Et l'esprit qui lui était associé ? Rien ne nous interdit de faire des suppositions issues de l'intuition. En premier, l'esprit sait qu'il est mort, se décroche du corps et file avec son code secret tout droit de là où il est venu, c'est-à-dire dans l'univers de ceux qui ne naissent jamais.

Autre possibilité : l'esprit ne sait pas qu'il est mort et plonge directement dans l'univers de la non-existence où une seconde et un milliard d'années ont la même durée. Nous ne pouvons imaginer ni de près ni de loin l'état de notre science et technologie dans un million d'années. Un million d'années, c'est une seconde pour ceux qui n'existent pas ou ceux qui dorment.
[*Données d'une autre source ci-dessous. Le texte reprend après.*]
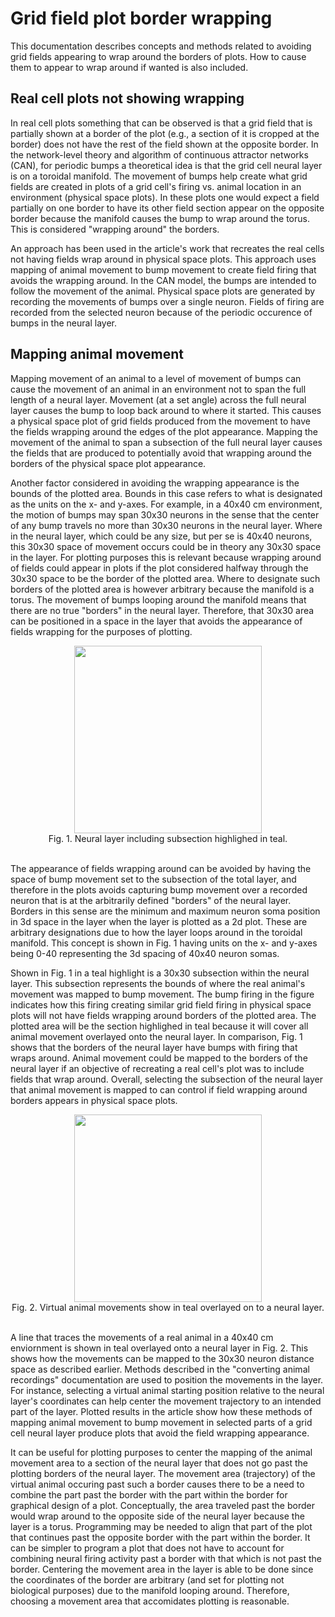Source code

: Grid field plot border wrapping
===============================

This documentation describes concepts and methods related to avoiding grid fields appearing to wrap around the borders of plots. How to cause them to appear to wrap around if wanted is also included.

## Real cell plots not showing wrapping

In real cell plots something that can be observed is that a grid field that is partially shown at a border of the plot (e.g., a section of it is cropped at the border) does not have the rest of the field shown at the opposite border. In the network-level theory and algorithm of continuous attractor networks (CAN), for periodic bumps a theoretical idea is that the grid cell neural layer is on a toroidal manifold. The movement of bumps help create what grid fields are created in plots of a grid cell's firing vs. animal location in an environment (physical space plots). In these plots one would expect a field partially on one border to have its other field section appear on the opposite border because the manifold causes the bump to wrap around the torus. This is considered "wrapping around" the borders.

An approach has been used in the article's work that recreates the real cells not having fields wrap around in physical space plots. This approach uses mapping of animal movement to bump movement to create field firing that avoids the wrapping around. In the CAN model, the bumps are intended to follow the movement of the animal. Physical space plots are generated by recording the movements of bumps over a single neuron. Fields of firing are recorded from the selected neuron because of the periodic occurence of bumps in the neural layer.

## Mapping animal movement

Mapping movement of an animal to a level of movement of bumps can cause the movement of an animal in an environment not to span the full length of a neural layer. Movement (at a set angle) across the full neural layer causes the bump to loop back around to where it started. This causes a physical space plot of grid fields produced from the movement to have the fields wrapping around the edges of the plot appearance. Mapping the movement of the animal to span a subsection of the full neural layer causes the fields that are produced to potentially avoid that wrapping around the borders of the physical space plot appearance.

Another factor considered in avoiding the wrapping appearance is the bounds of the plotted area. Bounds in this case refers to what is designated as the units on the x- and y-axes. For example, in a 40x40 cm environment, the motion of bumps may span 30x30 neurons in the sense that the center of any bump travels no more than 30x30 neurons in the neural layer. Where in the neural layer, which could be any size, but per se is 40x40 neurons, this 30x30 space of movement occurs could be in theory any 30x30 space in the layer. For plotting purposes this is relevant because wrapping around of fields could appear in plots if the plot considered halfway through the 30x30 space to be the border of the plotted area. Where to designate such borders of the plotted area is however arbitrary because the manifold is a torus. The movement of bumps looping around the manifold means that there are no true "borders" in the neural layer. Therefore, that 30x30 area can be positioned in a space in the layer that avoids the appearance of fields wrapping for the purposes of plotting.
<center>
<img src="https://github.com/Hippocampome-Org/hco_dev_docs/blob/master/media/neuron_space.jpg?raw=true"  width="300" height="300">
<br>Fig. 1. Neural layer including subsection highlighed in teal.
<br></center><br>

The appearance of fields wrapping around can be avoided by having the space of bump movement set to the subsection of the total layer, and therefore in the plots avoids capturing bump movement over a recorded neuron that is at the arbitrarily defined "borders" of the neural layer. Borders in this sense are the minimum and maximum neuron soma position in 3d space in the layer when the layer is plotted as a 2d plot. These are arbitrary designations due to how the layer loops around in the toroidal manifold. This concept is shown in Fig. 1 having units on the x- and y-axes being 0-40 representing the 3d spacing of 40x40 neuron somas.

Shown in Fig. 1 in a teal highlight is a 30x30 subsection within the neural layer. This subsection represents the bounds of where the real animal's movement was mapped to bump movement. The bump firing in the figure indicates how this firing creating similar grid field firing in physical space plots will not have fields wrapping around borders of the plotted area. The plotted area will be the section highlighed in teal because it will cover all animal movement overlayed onto the neural layer. In comparison, Fig. 1 shows that the borders of the neural layer have bumps with firing that wraps around. Animal movement could be mapped to the borders of the neural layer if an objective of recreating a real cell's plot was to include fields that wrap around. Overall, selecting the subsection of the neural layer that animal movement is mapped to can control if field wrapping around borders appears in physical space plots.
<center>
<img src="https://github.com/Hippocampome-Org/hco_dev_docs/blob/master/media/neuron_space_traj.jpg?raw=true"  width="300" height="300">
<br>Fig. 2. Virtual animal movements show in teal overlayed on to a neural layer.
<br></center><br>

A line that traces the movements of a real animal in a 40x40 cm enviornment is shown in teal overlayed onto a neural layer in Fig. 2. This shows how the movements can be mapped to the 30x30 neuron distance space as described earlier. Methods described in the "converting animal recordings" documentation are used to position the movements in the layer. For instance, selecting a virtual animal starting position relative to the neural layer's coordinates can help center the movement trajectory to an intended part of the layer. Plotted results in the article show how these methods of mapping animal movement to bump movement in selected parts of a grid cell neural layer produce plots that avoid the field wrapping appearance.

It can be useful for plotting purposes to center the mapping of the animal movement area to a section of the neural layer that does not go past the plotting borders of the neural layer. The movement area (trajectory) of the virtual animal occuring past such a border causes there to be a need to combine the part past the border with the part within the border for graphical design of a plot. Conceptually, the area traveled past the border would wrap around to the opposite side of the neural layer because the layer is a torus. Programming may be needed to align that part of the plot that continues past the opposite border with the part within the border. It can be simpler to program a plot that does not have to account for combining neural firing activity past a border with that which is not past the border. Centering the movement area in the layer is able to be done since the coordinates of the border are arbitrary (and set for plotting not biological purposes) due to the manifold looping around. Therefore, choosing a movement area that accomidates plotting is reasonable.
Notre univers enregistre tout mouvement et tout soupir des humains et de tous les êtres vivants sur notre planète. Sommes-nous programmés plus tard, beaucoup plus tard, à accéder à ces enregistrements ?

Si oui, il nous serait aisé de ressusciter les morts, tous nos morts, quitte à les chercher dans l'univers de la non-existence. La vitesse définitive aidant, nous pourrions joindre les planètes habitables et rendre habitables celles qui ne le sont pas pour les offrir à nos « ressuscités » qui auront le sentiment de n'avoir été morts qu'un instant, ou plus exactement de n'avoir jamais été morts, d'avoir simplement changé de monde.

Est-ce une raison suffisante pour protéger l'humanité, déjà pas mal menacée par le jeu de l'univers ? Chacun devrait se poser cette question avant d'empoigner un couteau.

 

Finalement, ce petit récit n'est qu'alternance de caresses et de gifles.

Et, à la fin, j'ai des doutes sur la justesse de mon raisonnement. Mais pas trop.